◆ EXERCISE REQUIREMENTS: Copy out the text about the DNFSB public hearing on Los Alamos nuclear waste word for word.

◆ EXCERPTED TEXT:
------------------------

For those planning to attend Tuesday’s public hearing of the Defense Nuclear Facilities Safety Board (DNFSB) to protest — rather than discuss — nuclear waste at the Los Alamos National Laboratory (LANL), good news: official DNFSB guidelines for the event permit both costumes and signs, albeit in moderation.
The five-member DNFSB will meet in Santa Fe on Tuesday in a rare public hearing to consider safety concerns at the Department of Energy site’s main nuclear waste dump, Area G.
Evidently, the board is girding itself for a rude welcome.
Official public participant criteria released earlier this month stipulate that people planning to attend the hearing may bring signs no larger than 20 inches on a side, but only if those signs are not attached to poles. Protesters may also wear costumes, but “due to security concerns, costumes may not mask the identity of the individual,” DNFSB said in its participation guidelines. That rules out perennial favorites such as gas masks.
Not ruled out, however, is the possibility that protesters will be corralled into a holding area away from the hearing.
“If needed, the Board will designate a specific area adjacent to the venue to allow active demonstrations or protests,” according to DNFSB’s public participant criteria.
A barrel of improperly sealed transuranic waste — plutonium-contaminated equipment — from Area G was blamed for the February 2014 radiation leak at the Waste Isolation Pilot Plant (WIPP) near Carlsbad, N.M. The barrel was packaged by EnergySolutions of Salt Lake City, a subcontractor to LANL prime contractor Los Alamos National Security, a joint venture of Bechtel National, the University of California, BWXT, and AECOM.
WIPP was shut down after the radiation release, which followed an unrelated underground fire, and has been closed to new shipments of transuranic waste ever since. DOE plans to reopen the facility in mid-December.

------------------------

◆ SOURCE DATA:
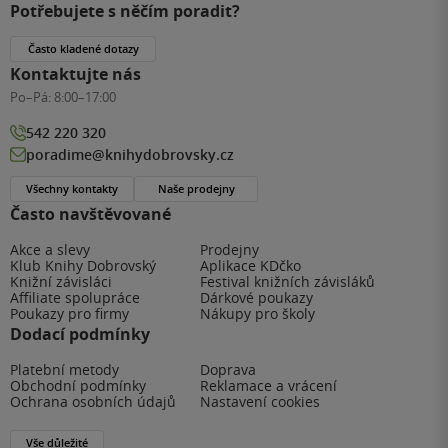
Potřebujete s něčím poradit?
Často kladené dotazy
Kontaktujte nás
Po–Pá:
8:00–17:00
542 220 320
poradime@knihydobrovsky.cz
Všechny kontakty
Naše prodejny
Často navštěvované
Akce a slevy
Prodejny
Klub Knihy Dobrovský
Aplikace KDčko
Knižní závisláci
Festival knižních závisláků
Affiliate spolupráce
Dárkové poukazy
Poukazy pro firmy
Nákupy pro školy
Dodací podmínky
Platební metody
Doprava
Obchodní podmínky
Reklamace a vrácení
Ochrana osobních údajů
Nastavení cookies
Vše důležité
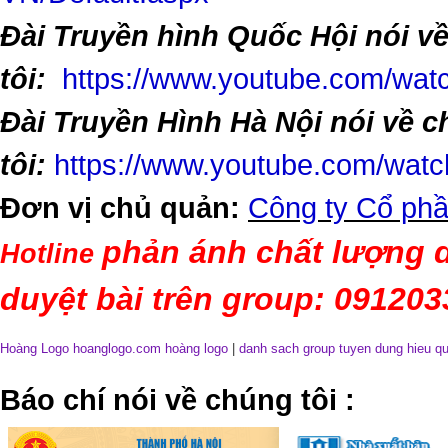
Đài Truyền hình Quốc Hội nói v
tôi:
https://www.youtube.com/w
Đài Truyền Hình Hà Nội nói về 
tôi:
https://www.youtube.com/wa
Đơn vị chủ quản:
Công ty Cổ phầ
phản ánh chất lượng d
Hotline
duyệt bài trên group: 09120
Hoàng Logo hoanglogo.com
hoàng logo
|
danh sach group tuyen dung hieu q
​Báo chí nói về chúng tôi
:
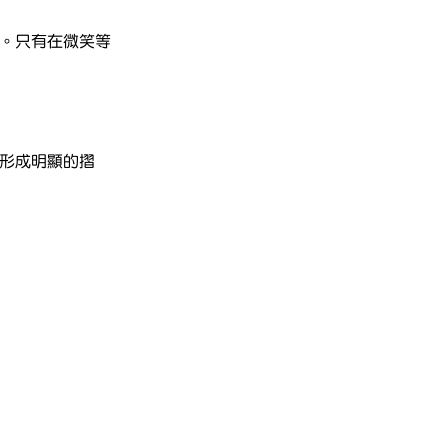
陷。只有在微笑等
，形成明顯的摺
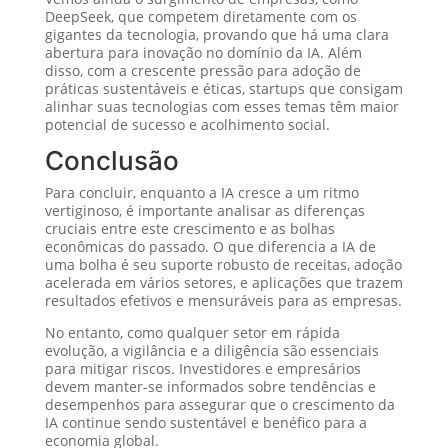
DeepSeek, que competem diretamente com os
gigantes da tecnologia, provando que há uma clara
abertura para inovação no domínio da IA. Além
disso, com a crescente pressão para adoção de
práticas sustentáveis e éticas, startups que consigam
alinhar suas tecnologias com esses temas têm maior
potencial de sucesso e acolhimento social.
Conclusão
Para concluir, enquanto a IA cresce a um ritmo
vertiginoso, é importante analisar as diferenças
cruciais entre este crescimento e as bolhas
econômicas do passado. O que diferencia a IA de
uma bolha é seu suporte robusto de receitas, adoção
acelerada em vários setores, e aplicações que trazem
resultados efetivos e mensuráveis para as empresas.
No entanto, como qualquer setor em rápida
evolução, a vigilância e a diligência são essenciais
para mitigar riscos. Investidores e empresários
devem manter-se informados sobre tendências e
desempenhos para assegurar que o crescimento da
IA continue sendo sustentável e benéfico para a
economia global.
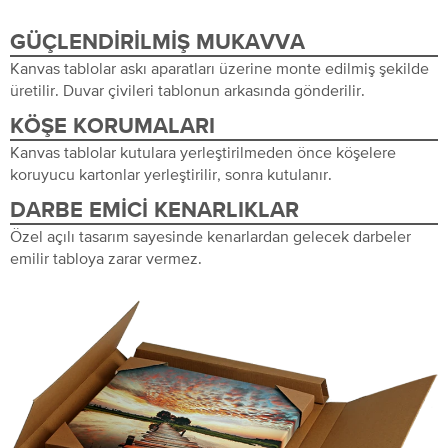
GÜÇLENDIRILMIŞ MUKAVVA
Kanvas tablolar askı aparatları üzerine monte edilmiş şekilde
üretilir. Duvar çivileri tablonun arkasında gönderilir.
KÖŞE KORUMALARI
Kanvas tablolar kutulara yerleştirilmeden önce köşelere
koruyucu kartonlar yerleştirilir, sonra kutulanır.
DARBE EMICI KENARLIKLAR
Özel açılı tasarım sayesinde kenarlardan gelecek darbeler
emilir tabloya zarar vermez.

------------------------

◆ EXPECTED OUTPUT:
For those planning to attend Tuesday’s public hearing of the Defense Nuclear Facilities Safety Board (DNFSB) to protest — rather than discuss — nuclear waste at the Los Alamos National Laboratory (LANL), good news: official DNFSB guidelines for the event permit both costumes and signs, albeit in moderation.
The five-member DNFSB will meet in Santa Fe on Tuesday in a rare public hearing to consider safety concerns at the Department of Energy site’s main nuclear waste dump, Area G.
Evidently, the board is girding itself for a rude welcome.
Official public participant criteria released earlier this month stipulate that people planning to attend the hearing may bring signs no larger than 20 inches on a side, but only if those signs are not attached to poles. Protesters may also wear costumes, but “due to security concerns, costumes may not mask the identity of the individual,” DNFSB said in its participation guidelines. That rules out perennial favorites such as gas masks.
Not ruled out, however, is the possibility that protesters will be corralled into a holding area away from the hearing.
“If needed, the Board will designate a specific area adjacent to the venue to allow active demonstrations or protests,” according to DNFSB’s public participant criteria.
A barrel of improperly sealed transuranic waste — plutonium-contaminated equipment — from Area G was blamed for the February 2014 radiation leak at the Waste Isolation Pilot Plant (WIPP) near Carlsbad, N.M. The barrel was packaged by EnergySolutions of Salt Lake City, a subcontractor to LANL prime contractor Los Alamos National Security, a joint venture of Bechtel National, the University of California, BWXT, and AECOM.
WIPP was shut down after the radiation release, which followed an unrelated underground fire, and has been closed to new shipments of transuranic waste ever since. DOE plans to reopen the facility in mid-December.